We all have different parenting ideas but rather than being judgmental and critical, how about quietly observing and learning from each other instead? Annie Ridout on how competition amongst mothers serves no purpose…
A friend has a son the same age as my daughter (three). In many ways, we have similar ideas about parenting: we both chose to breastfeed (and for the same amount of time), we give mostly healthy food – fruit, veg, fish, pulses – but don’t mind the occasional sugary treat. A combination of ‘attachment parenting’ and the opposite – leave them to it – suits us both.
However, there are certain boundaries I give my daughter that she doesn’t give her son; and vice versa. For instance, she will let him roam further when we are out walking, or go off on mini adventures at the park. While I tend to keep my daughter within eyeshot at all times.
She has her reasons; I have mine. We don’t criticise or judge each other, we simply ensure that we stick to our own parenting methods, as this is what works for us and each of our children.
It feels like rather than competing, we are watching and learning
But from time to time, we do discuss it. She talks me through her thinking – exposure to some risk, so that her child can begin to put into practice the safety guidelines she hopes to have instilled. I explain that I feel a watchful eye is necessary for my daughter at this age, as her behaviour can be erratic and unpredictable.

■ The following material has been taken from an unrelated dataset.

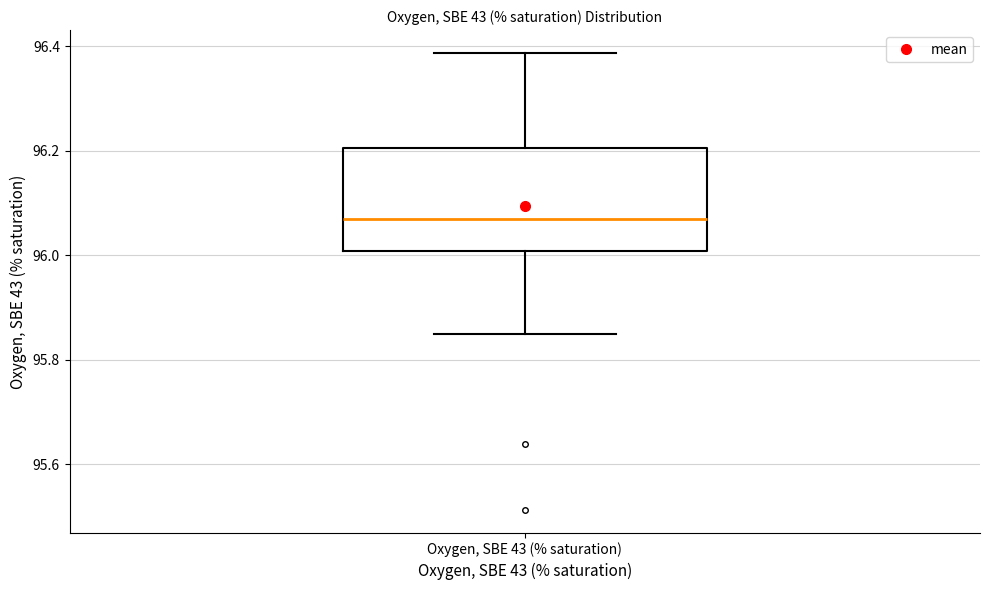

Read this box plot against the y-axis: the position of the median line, the range covered by the box, and the ends of both whiskers. The values are not printed on the chart, so give them approximately, as read against the axis.

median 96.06, box 96.00 to 96.20, whiskers 95.84 to 96.38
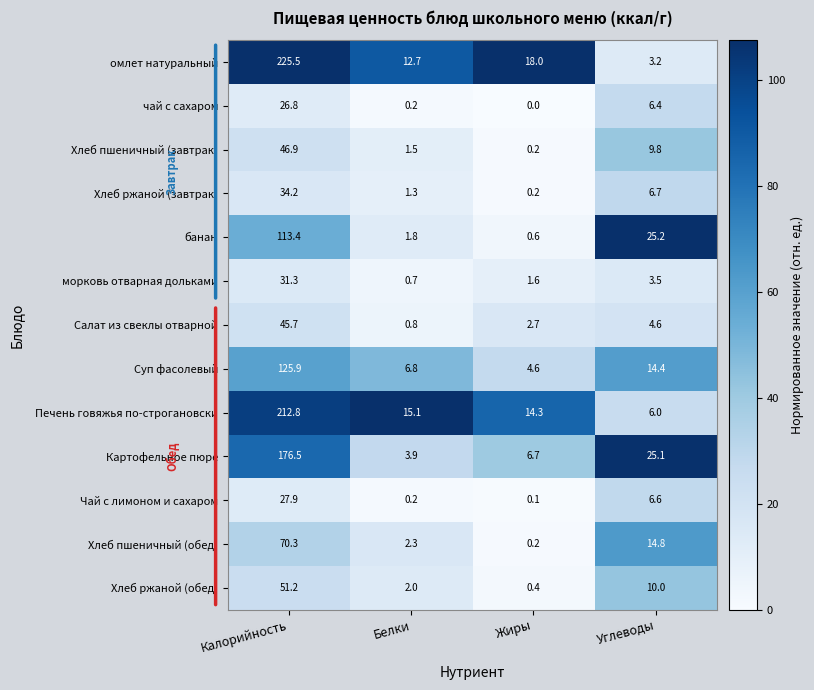

What is the total value across all series at Углеводы?

136.3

We each go away and have a little think. I possibly loosen up a bit, she possibly tightens up a bit.
The reason I use this relationship – and these exchanges – as an example is because it never feels like a competition for who is the best mum. Or the most right. It feels like rather than competing, we are watching and learning.
Sometimes I may be surprised by a parent having different boundaries for their child. But I try not to say anything unless they ask. And even then – to keep it as non-judgmental as possible. And other parents will be shocked by my mothering – the food I feed my kids, the nappies I use, our sleep habits, and so on. But I am grateful when they, too, hold their tongue unless asked.
I’m a stickler for routine but love to hang out with friends who don’t have any routine
We are all giving it our best shot. Information for dealing with each stage – newborn, toddler, preschooler, school-aged, teenager – is picked up from various sources. We might read articles that give us parenting ideas, or books. Listen to a podcast. Chat with our parents or in-laws.
Sometimes we will hear about parenting ideas that totally conflict with our own. If we are not inspired to shift our values and methods, this insight may instead inspire us to stay strong and keep doing what we’re doing. It doesn’t mean anyone is right or wrong – it means we all have our own ideas and it’s for each parent to pave a path that suits them and their family.
So rather than only hanging out with mums who seem similar to me, I like to change it up. I’m a stickler for routine but love to hang out with friends who don’t have any routine, because it encourages me to drop the nap for a day and go with the flow, instead (and the tantrums that will inevitably ensue).
As mothers, we have so much to learn from each other. We don’t have to compete and judge and bitch; we can sit quietly, observe and learn. Everyone has their reasons for making the choices they do. We should respect other parents and their choices. And hopefully they will do the same in return.
Do you agree: is it better to watch and learn from other mothers, or is some competition healthy?